● RECORDS SUPPLIED
###

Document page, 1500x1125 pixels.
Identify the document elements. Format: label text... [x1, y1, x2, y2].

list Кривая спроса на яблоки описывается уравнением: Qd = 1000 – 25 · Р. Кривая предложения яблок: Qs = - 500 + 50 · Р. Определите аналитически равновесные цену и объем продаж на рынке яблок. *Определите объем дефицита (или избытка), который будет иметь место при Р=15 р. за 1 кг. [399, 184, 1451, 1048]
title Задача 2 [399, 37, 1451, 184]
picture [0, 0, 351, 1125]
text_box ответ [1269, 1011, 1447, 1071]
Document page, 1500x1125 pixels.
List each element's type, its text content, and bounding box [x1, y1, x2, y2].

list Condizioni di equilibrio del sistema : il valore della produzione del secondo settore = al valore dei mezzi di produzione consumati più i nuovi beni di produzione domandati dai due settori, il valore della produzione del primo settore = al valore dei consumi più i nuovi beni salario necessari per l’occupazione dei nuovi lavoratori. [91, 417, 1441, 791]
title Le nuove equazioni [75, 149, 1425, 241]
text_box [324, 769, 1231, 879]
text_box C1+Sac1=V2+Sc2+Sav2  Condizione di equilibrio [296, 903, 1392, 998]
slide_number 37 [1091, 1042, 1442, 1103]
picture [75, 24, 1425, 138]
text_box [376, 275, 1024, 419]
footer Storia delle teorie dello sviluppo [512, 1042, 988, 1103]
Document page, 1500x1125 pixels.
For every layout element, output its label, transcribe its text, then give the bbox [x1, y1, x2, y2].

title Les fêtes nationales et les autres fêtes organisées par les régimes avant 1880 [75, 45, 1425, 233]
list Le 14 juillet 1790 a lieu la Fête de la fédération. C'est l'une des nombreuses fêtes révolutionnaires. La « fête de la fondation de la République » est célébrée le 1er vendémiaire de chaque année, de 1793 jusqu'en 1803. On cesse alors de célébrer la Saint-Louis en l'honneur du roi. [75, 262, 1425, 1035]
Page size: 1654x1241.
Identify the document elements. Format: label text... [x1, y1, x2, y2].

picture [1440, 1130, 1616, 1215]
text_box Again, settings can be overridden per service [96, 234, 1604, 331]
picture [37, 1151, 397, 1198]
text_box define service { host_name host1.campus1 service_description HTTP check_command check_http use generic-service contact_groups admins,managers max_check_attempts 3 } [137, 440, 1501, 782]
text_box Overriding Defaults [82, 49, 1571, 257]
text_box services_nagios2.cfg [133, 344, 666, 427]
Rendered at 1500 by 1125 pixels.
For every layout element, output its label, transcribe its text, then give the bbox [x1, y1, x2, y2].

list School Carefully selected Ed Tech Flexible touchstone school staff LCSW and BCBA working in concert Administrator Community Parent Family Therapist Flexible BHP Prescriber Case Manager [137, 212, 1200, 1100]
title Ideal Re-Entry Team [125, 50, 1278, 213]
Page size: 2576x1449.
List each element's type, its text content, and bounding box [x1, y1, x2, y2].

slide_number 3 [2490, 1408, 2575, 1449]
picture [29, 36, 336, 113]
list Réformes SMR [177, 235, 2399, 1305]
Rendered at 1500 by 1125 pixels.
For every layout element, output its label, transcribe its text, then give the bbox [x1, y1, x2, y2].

###

● BRIEF
A complete answer lists each line of the data that holds the word "size".

● EXERCISE ANSWER
Page size: 1654x1241.
Page size: 2576x1449.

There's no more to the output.